Secondly, I believe it is important not to be lazy or careless, about our opinions on clothing. There is nothing clumsy, inferior, unbecoming, or shapeless about true beauty. Truly beautiful garments complement the feminine beauty God creates in every woman, and cover the body in a becoming manner. The very responsibility that requires we do not compromise also asks us to be active, not passive, in our witness. If I cause someone to stumble because I have elevated my personal preference over the will of God, I am at fault as well. It is not enough to throw on any old skirt or cast my lot in with anyone else’s standard of clothing merely because it looks good to me. If I take that approach, either my standard will slip because it is not backed by a substantial conviction, or I will be unable to “give an answer” for the same reason, and will become instead dogmatic on my personal opinion, which is dangerous.
I believe that condemning or defending the wearing of certain types of clothing (i.e. Pants vs. skirts) is an important discussion. But I feel that often we miss the point in these dialogues. I would compare some of the logic used in these debates to an exchange on tattoos. To my knowledge, tattoos are not mentioned directly in scripture. Please correct me if I am wrong. Nevertheless, I believe that a tattoo, especially in our culture, makes a statement about who someone is and what they believe; that is, “where their treasure is.” The scripture does speak to that issue! I think the same goes for our apparel. These things speak a silent language.
So…Should “trendy” be one of our goals?
Each of us has weaknesses that need to be removed. Inasmuch as I fail to place my heart where it should be, I misplace my treasure as well.

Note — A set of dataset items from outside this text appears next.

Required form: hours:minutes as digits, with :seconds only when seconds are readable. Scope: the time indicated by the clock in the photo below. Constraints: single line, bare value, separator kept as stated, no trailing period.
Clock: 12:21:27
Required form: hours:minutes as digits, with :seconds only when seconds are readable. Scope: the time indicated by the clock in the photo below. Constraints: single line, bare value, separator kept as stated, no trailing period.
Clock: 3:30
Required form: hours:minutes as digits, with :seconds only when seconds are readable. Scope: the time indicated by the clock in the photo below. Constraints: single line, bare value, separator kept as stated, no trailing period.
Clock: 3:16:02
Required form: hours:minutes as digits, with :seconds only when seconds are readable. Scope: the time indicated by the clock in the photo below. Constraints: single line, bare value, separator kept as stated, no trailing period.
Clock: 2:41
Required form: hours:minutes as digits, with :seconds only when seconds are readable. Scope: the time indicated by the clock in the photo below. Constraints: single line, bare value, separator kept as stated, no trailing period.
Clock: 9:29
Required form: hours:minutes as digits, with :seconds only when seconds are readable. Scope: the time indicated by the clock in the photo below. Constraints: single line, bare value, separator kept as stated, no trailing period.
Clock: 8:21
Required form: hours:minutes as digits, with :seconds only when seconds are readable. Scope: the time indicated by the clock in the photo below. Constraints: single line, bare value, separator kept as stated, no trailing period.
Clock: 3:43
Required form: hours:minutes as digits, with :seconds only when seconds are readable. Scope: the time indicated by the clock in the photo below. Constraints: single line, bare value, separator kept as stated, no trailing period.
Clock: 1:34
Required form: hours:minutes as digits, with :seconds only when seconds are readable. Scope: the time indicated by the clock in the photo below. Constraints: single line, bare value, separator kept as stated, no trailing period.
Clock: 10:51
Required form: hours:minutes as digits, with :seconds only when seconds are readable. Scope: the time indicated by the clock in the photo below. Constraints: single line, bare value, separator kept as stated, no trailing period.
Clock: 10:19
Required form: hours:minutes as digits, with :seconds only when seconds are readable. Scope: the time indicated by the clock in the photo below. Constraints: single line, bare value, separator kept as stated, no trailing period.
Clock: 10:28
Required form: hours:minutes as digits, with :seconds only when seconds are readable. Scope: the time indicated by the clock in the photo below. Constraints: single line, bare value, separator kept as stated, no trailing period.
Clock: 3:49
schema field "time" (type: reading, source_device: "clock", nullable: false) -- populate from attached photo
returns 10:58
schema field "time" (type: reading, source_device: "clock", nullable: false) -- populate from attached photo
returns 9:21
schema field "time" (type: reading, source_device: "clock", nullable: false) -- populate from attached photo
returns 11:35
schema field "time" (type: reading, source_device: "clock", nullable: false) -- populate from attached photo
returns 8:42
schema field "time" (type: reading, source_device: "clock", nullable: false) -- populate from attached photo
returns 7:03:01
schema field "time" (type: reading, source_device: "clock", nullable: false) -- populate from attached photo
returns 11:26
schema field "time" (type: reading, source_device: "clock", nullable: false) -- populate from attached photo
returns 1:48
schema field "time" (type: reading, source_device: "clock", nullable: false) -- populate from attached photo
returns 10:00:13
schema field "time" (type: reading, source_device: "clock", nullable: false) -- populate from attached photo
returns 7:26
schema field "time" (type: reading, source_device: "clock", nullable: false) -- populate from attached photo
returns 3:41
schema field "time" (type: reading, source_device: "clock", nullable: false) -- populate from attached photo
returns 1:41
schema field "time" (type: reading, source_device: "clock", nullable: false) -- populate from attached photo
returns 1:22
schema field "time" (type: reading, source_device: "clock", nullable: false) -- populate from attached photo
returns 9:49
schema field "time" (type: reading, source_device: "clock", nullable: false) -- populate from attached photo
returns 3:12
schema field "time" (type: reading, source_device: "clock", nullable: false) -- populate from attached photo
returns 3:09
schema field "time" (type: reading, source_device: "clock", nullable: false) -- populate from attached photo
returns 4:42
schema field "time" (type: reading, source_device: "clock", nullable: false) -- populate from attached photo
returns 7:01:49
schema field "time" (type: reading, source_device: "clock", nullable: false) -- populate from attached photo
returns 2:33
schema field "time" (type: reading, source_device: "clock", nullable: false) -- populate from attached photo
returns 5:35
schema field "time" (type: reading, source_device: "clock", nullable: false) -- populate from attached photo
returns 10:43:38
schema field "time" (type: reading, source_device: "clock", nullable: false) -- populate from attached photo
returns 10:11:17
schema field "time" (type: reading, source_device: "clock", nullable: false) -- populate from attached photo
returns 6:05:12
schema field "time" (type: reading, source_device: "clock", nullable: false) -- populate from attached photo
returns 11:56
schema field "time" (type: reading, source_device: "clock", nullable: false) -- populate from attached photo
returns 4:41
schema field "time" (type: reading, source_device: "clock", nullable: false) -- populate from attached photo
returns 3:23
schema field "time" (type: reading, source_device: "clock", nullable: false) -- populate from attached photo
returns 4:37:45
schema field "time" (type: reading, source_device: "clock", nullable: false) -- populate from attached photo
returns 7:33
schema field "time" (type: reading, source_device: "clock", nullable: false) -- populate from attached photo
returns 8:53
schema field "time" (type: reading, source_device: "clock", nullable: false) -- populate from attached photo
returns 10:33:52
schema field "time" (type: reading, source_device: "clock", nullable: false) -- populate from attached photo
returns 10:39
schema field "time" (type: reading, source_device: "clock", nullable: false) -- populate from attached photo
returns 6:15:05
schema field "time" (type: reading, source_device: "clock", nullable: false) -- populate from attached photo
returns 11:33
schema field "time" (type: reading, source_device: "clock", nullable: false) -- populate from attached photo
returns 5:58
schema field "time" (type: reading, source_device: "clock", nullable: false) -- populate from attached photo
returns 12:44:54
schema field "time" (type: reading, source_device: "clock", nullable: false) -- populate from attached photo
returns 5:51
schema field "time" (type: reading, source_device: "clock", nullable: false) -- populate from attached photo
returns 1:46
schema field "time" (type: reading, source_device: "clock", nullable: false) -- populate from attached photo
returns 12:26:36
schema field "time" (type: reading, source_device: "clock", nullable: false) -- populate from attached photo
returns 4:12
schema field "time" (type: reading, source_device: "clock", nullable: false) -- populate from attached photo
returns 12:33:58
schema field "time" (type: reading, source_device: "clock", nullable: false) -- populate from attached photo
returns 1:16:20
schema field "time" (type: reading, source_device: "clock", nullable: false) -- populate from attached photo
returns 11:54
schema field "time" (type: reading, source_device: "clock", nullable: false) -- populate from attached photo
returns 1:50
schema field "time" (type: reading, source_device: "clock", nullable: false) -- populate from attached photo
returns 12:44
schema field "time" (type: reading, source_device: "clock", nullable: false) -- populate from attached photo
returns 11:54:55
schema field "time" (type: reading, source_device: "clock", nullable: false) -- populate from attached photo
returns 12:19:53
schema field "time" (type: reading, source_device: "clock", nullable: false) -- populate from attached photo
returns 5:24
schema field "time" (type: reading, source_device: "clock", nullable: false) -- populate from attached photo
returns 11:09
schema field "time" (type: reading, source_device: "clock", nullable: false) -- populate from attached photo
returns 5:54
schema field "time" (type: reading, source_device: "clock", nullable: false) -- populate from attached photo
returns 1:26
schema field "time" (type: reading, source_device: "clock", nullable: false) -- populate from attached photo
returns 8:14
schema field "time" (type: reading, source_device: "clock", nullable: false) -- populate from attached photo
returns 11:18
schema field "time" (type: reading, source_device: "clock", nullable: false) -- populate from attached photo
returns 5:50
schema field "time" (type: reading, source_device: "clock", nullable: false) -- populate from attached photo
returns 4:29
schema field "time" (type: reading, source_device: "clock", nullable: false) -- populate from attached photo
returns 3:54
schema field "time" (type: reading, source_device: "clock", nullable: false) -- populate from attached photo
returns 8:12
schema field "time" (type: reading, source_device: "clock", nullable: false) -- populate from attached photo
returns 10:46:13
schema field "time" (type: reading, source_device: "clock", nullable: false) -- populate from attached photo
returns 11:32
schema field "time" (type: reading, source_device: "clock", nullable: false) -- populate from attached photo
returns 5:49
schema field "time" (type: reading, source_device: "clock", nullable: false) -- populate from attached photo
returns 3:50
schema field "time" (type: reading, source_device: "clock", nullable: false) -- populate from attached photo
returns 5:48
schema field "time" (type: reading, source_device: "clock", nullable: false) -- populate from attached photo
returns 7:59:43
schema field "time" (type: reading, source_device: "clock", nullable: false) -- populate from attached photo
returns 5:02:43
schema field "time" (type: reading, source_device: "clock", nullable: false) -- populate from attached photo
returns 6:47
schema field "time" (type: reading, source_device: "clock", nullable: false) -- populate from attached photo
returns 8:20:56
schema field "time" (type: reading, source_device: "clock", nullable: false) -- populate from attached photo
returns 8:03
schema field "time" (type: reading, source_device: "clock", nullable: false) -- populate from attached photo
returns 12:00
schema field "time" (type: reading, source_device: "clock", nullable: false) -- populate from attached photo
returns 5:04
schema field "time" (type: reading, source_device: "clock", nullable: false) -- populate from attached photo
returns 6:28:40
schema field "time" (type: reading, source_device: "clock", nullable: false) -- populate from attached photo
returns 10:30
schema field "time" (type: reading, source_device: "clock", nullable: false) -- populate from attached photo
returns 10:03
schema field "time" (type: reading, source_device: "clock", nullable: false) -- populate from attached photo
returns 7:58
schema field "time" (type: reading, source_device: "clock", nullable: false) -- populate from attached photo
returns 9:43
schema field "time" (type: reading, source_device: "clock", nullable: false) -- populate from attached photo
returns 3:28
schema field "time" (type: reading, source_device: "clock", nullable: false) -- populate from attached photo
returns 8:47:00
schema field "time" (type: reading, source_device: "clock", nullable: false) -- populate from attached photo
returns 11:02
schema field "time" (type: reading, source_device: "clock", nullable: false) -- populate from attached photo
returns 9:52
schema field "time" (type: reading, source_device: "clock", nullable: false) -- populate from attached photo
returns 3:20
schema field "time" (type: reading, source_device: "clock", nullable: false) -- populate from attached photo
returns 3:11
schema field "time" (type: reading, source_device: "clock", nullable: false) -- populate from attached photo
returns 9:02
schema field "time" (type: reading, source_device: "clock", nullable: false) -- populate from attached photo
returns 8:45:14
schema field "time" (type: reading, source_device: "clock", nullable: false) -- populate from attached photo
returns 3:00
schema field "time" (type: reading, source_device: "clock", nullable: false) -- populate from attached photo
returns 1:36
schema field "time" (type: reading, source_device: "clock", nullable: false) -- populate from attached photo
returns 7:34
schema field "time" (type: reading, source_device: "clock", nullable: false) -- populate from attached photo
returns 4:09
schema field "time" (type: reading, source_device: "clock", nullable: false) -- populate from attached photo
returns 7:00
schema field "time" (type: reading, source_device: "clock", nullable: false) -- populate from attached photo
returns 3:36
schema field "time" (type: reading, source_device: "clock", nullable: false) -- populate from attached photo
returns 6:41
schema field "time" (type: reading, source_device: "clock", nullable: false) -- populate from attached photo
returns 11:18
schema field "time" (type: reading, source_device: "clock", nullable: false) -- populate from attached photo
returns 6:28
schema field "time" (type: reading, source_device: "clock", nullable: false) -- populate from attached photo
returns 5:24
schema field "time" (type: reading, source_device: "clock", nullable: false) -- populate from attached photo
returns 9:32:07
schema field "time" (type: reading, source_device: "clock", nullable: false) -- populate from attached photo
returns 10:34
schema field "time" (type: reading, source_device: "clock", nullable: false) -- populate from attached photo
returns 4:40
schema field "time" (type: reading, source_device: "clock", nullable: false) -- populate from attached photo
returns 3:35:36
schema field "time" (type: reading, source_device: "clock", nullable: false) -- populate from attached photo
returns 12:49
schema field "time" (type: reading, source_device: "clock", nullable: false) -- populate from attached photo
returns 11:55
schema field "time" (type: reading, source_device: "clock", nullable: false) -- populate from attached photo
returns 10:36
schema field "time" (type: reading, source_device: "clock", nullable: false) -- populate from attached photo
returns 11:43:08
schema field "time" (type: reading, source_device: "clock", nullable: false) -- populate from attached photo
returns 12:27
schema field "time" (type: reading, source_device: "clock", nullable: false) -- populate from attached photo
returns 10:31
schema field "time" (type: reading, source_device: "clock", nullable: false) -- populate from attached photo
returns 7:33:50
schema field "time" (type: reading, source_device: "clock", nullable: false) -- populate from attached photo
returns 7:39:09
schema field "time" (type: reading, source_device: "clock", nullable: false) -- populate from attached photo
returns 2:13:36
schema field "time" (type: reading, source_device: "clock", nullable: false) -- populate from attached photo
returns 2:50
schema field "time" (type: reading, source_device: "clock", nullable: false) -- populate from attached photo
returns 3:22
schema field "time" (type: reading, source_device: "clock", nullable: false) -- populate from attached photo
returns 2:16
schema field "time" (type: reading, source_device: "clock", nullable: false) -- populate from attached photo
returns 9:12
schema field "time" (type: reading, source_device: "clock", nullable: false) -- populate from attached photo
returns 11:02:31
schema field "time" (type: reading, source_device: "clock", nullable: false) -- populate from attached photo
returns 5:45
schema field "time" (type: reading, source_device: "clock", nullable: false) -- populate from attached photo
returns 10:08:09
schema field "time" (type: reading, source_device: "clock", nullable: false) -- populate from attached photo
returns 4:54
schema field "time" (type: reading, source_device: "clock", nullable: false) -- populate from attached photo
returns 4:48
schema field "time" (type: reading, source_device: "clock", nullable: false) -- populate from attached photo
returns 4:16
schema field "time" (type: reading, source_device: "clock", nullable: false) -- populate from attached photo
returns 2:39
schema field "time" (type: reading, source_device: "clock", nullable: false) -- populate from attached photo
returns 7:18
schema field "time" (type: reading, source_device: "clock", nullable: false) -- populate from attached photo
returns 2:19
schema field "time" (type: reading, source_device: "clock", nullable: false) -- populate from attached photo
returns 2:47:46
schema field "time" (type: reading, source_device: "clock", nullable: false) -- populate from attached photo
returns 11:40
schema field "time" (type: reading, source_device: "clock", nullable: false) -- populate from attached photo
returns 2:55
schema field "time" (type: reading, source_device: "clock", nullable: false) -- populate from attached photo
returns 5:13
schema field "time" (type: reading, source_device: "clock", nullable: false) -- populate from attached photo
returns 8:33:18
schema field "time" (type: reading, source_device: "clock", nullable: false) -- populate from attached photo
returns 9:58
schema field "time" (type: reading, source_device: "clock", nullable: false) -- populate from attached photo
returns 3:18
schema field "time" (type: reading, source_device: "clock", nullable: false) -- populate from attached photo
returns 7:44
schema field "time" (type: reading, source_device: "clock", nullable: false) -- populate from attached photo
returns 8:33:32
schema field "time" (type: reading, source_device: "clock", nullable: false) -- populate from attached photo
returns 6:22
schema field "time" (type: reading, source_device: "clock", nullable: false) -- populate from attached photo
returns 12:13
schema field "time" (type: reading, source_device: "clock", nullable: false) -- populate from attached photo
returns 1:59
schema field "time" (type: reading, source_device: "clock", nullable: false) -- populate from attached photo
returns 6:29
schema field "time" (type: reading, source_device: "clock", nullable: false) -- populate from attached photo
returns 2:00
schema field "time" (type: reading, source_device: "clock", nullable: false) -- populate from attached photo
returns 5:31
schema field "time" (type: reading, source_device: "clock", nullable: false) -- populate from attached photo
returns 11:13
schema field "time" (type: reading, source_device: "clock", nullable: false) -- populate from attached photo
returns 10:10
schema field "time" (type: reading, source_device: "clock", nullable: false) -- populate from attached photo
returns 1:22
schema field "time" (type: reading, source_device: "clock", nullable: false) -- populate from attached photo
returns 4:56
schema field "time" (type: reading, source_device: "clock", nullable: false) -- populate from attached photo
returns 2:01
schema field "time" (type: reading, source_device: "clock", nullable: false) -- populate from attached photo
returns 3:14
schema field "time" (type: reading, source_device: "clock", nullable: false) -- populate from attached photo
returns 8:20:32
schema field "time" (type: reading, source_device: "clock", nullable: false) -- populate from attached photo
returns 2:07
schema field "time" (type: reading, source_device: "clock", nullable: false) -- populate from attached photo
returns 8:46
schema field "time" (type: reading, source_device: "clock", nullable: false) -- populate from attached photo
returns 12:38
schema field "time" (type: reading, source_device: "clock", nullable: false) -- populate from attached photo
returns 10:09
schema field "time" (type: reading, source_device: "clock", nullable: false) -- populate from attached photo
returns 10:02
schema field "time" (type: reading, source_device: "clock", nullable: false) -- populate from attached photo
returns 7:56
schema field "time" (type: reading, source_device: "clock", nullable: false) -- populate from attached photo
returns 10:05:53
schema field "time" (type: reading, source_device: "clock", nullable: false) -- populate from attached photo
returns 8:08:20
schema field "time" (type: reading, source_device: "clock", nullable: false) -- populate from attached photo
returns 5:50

While scripture does not say “Women shall not wear pants,” I believe it does place responsibility on us to maintain the distinctions and standards God has set in order for us.
Our femininity, modesty, propriety, and sobriety are treasures that need an especial guard in a culture that is out to destroy them. I have therefore determined not to be passive in the area of clothing, but to make a clear purposeful statement with what I wear.
Proverbs 27:19 says As water reflects a face, so a man's heart reflects the man.
Luke 6:45 - A good man out of the good treasure of his heart brings forth good; and an evil man out of the evil treasure of his heart brings forth evil. For out of the abundance of the heart his mouth speaks.
Practically speaking, I wear skirts, with a few exceptions, because I believe they best communicate the language that I am seeking to perfect in my heart: femininity, humility, purity, etc. (Because we live on a farm, there are times when wearing pants is a necessary safety precaution.) I choose my clothing purposefully to say, “I am precious in the sight of God, holy and set apart.” I try to select garments that are complementary and becoming. Often, clothes bear description in verbal terms. Sometimes a garment is not necessarily immodest, but just shouts, “I need attention!!!” I look for pieces that speak quietly, but confidently.
Some things I test my clothing against frequently are…Does it reflect…
· Femininity
· A gentle and quiet spirit
· Humility
· Willingness to Serve
· Strength of Character
· Confidence in Christ
· Diligence
· Holiness
· Submissiveness
· True Beauty
· Excellence
· Purity
· Nobility
· Contentment
· Honor
· Wisdom
· Dignity
· Modesty
· Propriety
Romans 12:1-2 I beseech you therefore, brethren, by the mercies of God, that you present your bodies a living sacrifice, holy, acceptable to God, which is your reasonable service. And do not be conformed to this world, but be transformed by the renewing of your mind, that you may prove what is that good and acceptable and perfect will of God.